* The task: Please reproduce all of the entries below word for word.

Chart comprehension data
[Start of section]

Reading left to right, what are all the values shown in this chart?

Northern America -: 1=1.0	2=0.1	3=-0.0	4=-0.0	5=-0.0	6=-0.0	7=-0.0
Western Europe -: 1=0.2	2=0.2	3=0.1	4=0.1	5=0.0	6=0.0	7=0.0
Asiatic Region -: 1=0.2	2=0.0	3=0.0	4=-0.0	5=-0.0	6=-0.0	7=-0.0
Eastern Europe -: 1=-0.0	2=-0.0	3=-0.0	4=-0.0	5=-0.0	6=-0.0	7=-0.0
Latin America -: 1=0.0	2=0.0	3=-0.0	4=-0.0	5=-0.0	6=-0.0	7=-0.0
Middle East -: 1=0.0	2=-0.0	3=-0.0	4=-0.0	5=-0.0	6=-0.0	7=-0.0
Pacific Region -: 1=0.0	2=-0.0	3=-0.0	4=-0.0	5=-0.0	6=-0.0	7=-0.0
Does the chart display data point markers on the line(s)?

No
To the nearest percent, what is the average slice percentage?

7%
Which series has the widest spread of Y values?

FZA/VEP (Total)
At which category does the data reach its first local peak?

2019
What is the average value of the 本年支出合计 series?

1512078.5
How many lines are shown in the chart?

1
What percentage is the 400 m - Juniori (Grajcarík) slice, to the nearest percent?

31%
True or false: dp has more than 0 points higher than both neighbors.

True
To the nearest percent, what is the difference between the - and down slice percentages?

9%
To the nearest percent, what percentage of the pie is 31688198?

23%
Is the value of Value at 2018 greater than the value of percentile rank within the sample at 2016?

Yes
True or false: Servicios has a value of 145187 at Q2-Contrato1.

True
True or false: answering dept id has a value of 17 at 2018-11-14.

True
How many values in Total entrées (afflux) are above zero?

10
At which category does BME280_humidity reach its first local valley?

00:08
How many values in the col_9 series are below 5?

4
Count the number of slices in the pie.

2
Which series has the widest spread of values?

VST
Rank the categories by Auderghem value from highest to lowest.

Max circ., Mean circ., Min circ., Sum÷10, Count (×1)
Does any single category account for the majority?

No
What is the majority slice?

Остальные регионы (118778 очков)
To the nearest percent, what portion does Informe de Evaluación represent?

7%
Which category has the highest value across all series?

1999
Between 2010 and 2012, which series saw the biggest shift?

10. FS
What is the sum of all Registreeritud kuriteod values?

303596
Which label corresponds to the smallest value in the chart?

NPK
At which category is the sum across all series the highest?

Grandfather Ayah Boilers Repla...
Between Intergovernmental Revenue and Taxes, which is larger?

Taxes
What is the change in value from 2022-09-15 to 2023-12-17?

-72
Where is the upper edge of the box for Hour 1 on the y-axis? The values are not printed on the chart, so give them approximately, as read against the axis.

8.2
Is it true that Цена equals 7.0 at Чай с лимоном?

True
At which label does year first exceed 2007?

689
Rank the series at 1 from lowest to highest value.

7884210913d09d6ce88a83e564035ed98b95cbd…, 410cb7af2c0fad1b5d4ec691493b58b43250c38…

[End of section]

* Your solution:
Reading left to right, what are all the values shown in this chart?

Northern America -: 1=1.0	2=0.1	3=-0.0	4=-0.0	5=-0.0	6=-0.0	7=-0.0
Western Europe -: 1=0.2	2=0.2	3=0.1	4=0.1	5=0.0	6=0.0	7=0.0
Asiatic Region -: 1=0.2	2=0.0	3=0.0	4=-0.0	5=-0.0	6=-0.0	7=-0.0
Eastern Europe -: 1=-0.0	2=-0.0	3=-0.0	4=-0.0	5=-0.0	6=-0.0	7=-0.0
Latin America -: 1=0.0	2=0.0	3=-0.0	4=-0.0	5=-0.0	6=-0.0	7=-0.0
Middle East -: 1=0.0	2=-0.0	3=-0.0	4=-0.0	5=-0.0	6=-0.0	7=-0.0
Pacific Region -: 1=0.0	2=-0.0	3=-0.0	4=-0.0	5=-0.0	6=-0.0	7=-0.0
Does the chart display data point markers on the line(s)?

No
To the nearest percent, what is the average slice percentage?

7%
Which series has the widest spread of Y values?

FZA/VEP (Total)
At which category does the data reach its first local peak?

2019
What is the average value of the 本年支出合计 series?

1512078.5
How many lines are shown in the chart?

1
What percentage is the 400 m - Juniori (Grajcarík) slice, to the nearest percent?

31%
True or false: dp has more than 0 points higher than both neighbors.

True
To the nearest percent, what is the difference between the - and down slice percentages?

9%
To the nearest percent, what percentage of the pie is 31688198?

23%
Is the value of Value at 2018 greater than the value of percentile rank within the sample at 2016?

Yes
True or false: Servicios has a value of 145187 at Q2-Contrato1.

True
True or false: answering dept id has a value of 17 at 2018-11-14.

True
How many values in Total entrées (afflux) are above zero?

10
At which category does BME280_humidity reach its first local valley?

00:08
How many values in the col_9 series are below 5?

4
Count the number of slices in the pie.

2
Which series has the widest spread of values?

VST
Rank the categories by Auderghem value from highest to lowest.

Max circ., Mean circ., Min circ., Sum÷10, Count (×1)
Does any single category account for the majority?

No
What is the majority slice?

Остальные регионы (118778 очков)
To the nearest percent, what portion does Informe de Evaluación represent?

7%
Which category has the highest value across all series?

1999
Between 2010 and 2012, which series saw the biggest shift?

10. FS
What is the sum of all Registreeritud kuriteod values?

303596
Which label corresponds to the smallest value in the chart?

NPK
At which category is the sum across all series the highest?

Grandfather Ayah Boilers Repla...
Between Intergovernmental Revenue and Taxes, which is larger?

Taxes
What is the change in value from 2022-09-15 to 2023-12-17?

-72
Where is the upper edge of the box for Hour 1 on the y-axis? The values are not printed on the chart, so give them approximately, as read against the axis.

8.2
Is it true that Цена equals 7.0 at Чай с лимоном?

True
At which label does year first exceed 2007?

689
Rank the series at 1 from lowest to highest value.

7884210913d09d6ce88a83e564035ed98b95cbd…, 410cb7af2c0fad1b5d4ec691493b58b43250c38…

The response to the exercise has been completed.